We treated 13 patients with progressive MS with mitoxantrone. All patients received a standard IV dose of mitoxantrone (8 mg/m2) every 3 weeks for a total of seven infusions, with dosage adjustments depending on the hematologic profile at the nadir. The treatment was well tolerated, with the most common side effect being mild nausea. Four of seven women developed transient secondary amenorrhea. The postenrollment clinical behavior of these patients was generally more favorable than during the 18 months prior to enrollment (only three of 13 patients developed an increase in the Expanded Disability Status Scale of more than 0.5 points), suggesting a possible treatment effect, but comparison with two historical control groups (both the active and placebo groups from the Canadian Cooperative Trial of Cyclophosphamide and Plasma Exchange) does not suggest that mitoxantrone was efficacious. Eight of 12 patients had evidence of MRI activity on 13 of 29 follow-up visits. This small, open-labeled pilot study did not provide strong support for proceeding with a randomized, controlled trial of this dosage regimen of mitoxantrone in patients with progressive MS.

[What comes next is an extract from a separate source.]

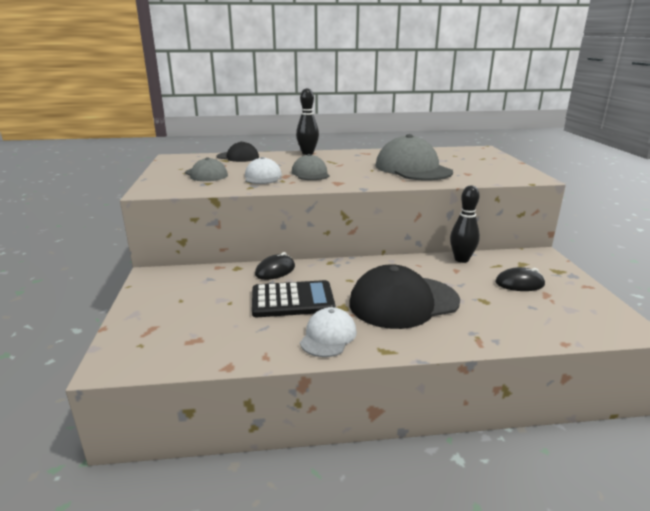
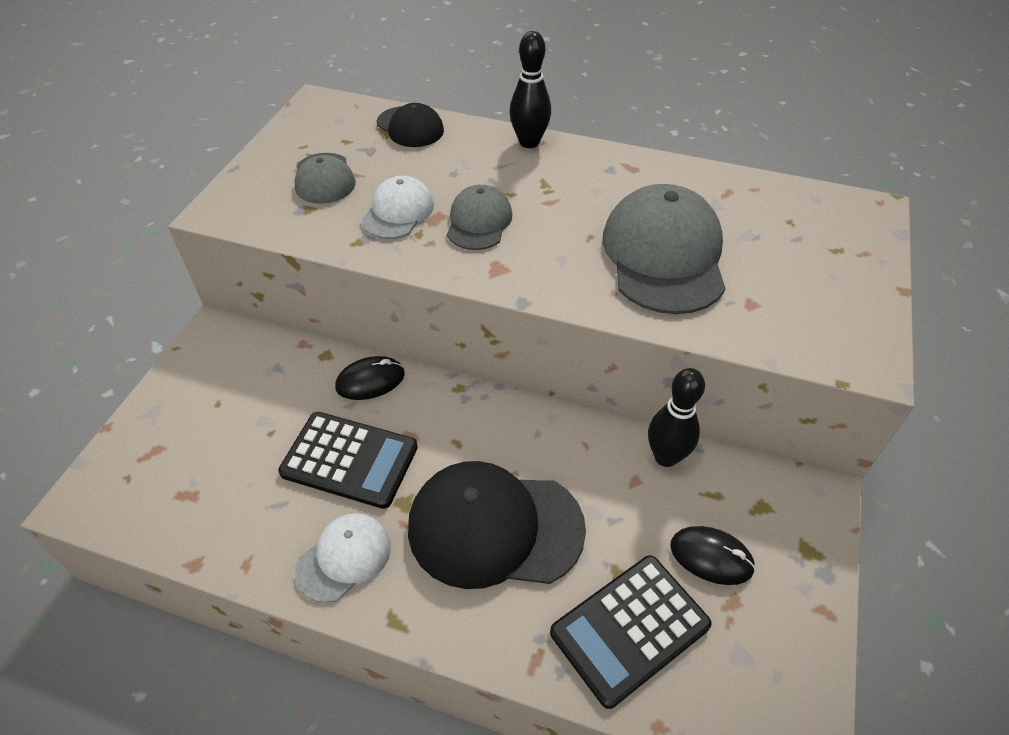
camera: 25 degrees right, 25 degrees up
none -> black calculator [550,555,712,709]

Presented in part at the 43rd annual meeting of the American Academy of Neurology, Boston, MA, April 1991.
Address correspondence and reprint requests to Dr. J.H. Noseworthy, Mayo Clinic/Foundation, Department of Neurology, 200 First Street, SW, Rochester, MN 55905.
Supported by a grant from Cyanamid International Clinical Research. J.H.N, is the recipient of a Career Development Award from the Multiple Sclerosis Society of Canada. G.P.A.R. is supported by a Career Scientist Award from the Ontario Ministry of Health.
Received June 5,1992. Accepted for publication in final form November 13,1992.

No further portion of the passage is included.